→ WHAT IS EXPECTED: For the records that follow, say how many lines have the word "kwargs" in them. Write the number and nothing more.

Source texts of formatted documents

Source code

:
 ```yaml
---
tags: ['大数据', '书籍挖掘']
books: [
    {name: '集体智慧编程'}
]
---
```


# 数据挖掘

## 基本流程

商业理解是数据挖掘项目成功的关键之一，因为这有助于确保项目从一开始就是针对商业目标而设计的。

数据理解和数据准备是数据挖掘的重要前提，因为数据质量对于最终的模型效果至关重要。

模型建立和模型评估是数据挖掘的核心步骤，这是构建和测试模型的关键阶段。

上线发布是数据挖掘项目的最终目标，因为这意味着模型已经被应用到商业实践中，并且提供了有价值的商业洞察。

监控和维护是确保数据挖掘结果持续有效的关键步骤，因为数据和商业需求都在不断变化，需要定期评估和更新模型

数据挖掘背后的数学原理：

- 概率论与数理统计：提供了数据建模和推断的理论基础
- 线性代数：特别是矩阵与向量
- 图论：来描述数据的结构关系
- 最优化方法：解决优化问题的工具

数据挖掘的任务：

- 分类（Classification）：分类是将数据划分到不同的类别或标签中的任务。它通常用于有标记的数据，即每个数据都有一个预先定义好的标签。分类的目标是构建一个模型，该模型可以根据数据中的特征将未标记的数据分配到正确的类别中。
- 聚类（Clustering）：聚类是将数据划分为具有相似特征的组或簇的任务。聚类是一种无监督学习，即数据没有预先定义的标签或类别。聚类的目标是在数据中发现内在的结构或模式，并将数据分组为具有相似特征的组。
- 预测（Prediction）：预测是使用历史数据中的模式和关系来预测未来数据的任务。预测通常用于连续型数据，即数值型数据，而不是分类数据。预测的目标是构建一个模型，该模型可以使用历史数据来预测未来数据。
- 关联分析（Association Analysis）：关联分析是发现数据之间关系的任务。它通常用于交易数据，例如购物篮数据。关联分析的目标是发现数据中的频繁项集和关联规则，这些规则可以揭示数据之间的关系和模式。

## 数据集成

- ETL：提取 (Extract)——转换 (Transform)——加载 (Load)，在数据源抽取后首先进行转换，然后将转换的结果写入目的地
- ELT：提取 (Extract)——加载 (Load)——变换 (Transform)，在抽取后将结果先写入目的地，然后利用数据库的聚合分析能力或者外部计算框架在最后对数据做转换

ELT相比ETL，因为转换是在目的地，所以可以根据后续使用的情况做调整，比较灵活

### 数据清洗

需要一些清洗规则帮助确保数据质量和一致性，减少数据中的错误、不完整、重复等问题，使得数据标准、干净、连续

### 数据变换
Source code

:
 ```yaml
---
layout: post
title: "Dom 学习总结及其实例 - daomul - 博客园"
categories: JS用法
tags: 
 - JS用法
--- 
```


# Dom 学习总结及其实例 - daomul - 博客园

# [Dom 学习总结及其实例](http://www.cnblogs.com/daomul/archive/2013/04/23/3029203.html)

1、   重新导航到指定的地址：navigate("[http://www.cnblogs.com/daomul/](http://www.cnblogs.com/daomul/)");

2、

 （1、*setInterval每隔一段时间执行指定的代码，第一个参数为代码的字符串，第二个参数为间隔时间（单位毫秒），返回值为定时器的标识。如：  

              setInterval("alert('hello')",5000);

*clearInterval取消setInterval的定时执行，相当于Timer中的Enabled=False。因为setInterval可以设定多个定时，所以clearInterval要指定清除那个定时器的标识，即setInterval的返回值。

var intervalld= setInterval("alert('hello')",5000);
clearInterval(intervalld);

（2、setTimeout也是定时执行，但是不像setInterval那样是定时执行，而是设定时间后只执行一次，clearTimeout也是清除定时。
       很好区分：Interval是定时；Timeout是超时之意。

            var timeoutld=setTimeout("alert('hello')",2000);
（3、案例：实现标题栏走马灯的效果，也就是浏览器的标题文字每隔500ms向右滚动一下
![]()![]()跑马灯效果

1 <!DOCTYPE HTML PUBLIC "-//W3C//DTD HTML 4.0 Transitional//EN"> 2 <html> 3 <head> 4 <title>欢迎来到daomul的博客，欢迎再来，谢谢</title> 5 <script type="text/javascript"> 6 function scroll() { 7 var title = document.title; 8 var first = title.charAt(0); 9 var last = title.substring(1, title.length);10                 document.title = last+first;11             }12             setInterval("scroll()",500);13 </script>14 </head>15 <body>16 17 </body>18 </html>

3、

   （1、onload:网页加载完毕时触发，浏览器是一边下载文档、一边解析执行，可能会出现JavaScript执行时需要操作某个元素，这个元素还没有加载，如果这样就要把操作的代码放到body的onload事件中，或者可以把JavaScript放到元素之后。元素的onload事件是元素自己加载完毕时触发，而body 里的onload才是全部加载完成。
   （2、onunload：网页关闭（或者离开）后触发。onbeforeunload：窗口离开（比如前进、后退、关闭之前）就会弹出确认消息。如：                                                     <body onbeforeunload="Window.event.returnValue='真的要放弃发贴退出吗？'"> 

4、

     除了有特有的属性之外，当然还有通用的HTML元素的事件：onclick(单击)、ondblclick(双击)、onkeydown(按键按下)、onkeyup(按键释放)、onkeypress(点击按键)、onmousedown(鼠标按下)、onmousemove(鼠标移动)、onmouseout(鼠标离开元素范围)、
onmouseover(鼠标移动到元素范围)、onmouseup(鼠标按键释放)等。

==

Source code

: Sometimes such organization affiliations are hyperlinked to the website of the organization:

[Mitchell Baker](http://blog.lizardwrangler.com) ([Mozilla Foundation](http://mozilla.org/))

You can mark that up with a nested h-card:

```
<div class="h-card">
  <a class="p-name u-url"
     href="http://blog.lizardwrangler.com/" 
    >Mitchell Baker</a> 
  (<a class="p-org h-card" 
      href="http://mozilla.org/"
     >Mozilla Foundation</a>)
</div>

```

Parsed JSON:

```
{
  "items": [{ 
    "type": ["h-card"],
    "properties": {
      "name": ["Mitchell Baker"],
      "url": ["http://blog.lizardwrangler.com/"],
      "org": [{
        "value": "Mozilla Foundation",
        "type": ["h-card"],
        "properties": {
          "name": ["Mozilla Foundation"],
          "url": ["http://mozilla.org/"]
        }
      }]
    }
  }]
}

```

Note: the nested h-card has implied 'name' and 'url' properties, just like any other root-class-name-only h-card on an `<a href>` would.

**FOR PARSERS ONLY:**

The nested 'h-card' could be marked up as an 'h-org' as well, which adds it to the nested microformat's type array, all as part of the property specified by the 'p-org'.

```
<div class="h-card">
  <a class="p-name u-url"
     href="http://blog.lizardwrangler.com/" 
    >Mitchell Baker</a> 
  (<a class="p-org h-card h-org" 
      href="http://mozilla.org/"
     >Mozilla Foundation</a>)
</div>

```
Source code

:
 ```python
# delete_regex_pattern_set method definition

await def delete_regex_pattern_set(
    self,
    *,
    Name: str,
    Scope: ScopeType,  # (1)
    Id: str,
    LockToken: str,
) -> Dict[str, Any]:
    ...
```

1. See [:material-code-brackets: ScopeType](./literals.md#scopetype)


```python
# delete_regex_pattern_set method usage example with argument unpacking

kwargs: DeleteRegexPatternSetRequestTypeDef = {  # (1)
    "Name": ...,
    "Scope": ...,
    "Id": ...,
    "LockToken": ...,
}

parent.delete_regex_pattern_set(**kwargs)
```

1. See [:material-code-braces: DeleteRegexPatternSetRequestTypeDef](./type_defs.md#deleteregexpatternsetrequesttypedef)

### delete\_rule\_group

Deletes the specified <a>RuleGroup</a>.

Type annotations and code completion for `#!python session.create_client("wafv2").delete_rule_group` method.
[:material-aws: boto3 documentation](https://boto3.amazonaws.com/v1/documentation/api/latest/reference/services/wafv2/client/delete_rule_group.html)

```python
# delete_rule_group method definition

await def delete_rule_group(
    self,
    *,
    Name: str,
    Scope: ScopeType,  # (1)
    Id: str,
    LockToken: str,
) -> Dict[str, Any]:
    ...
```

→ ANSWER AREA: 2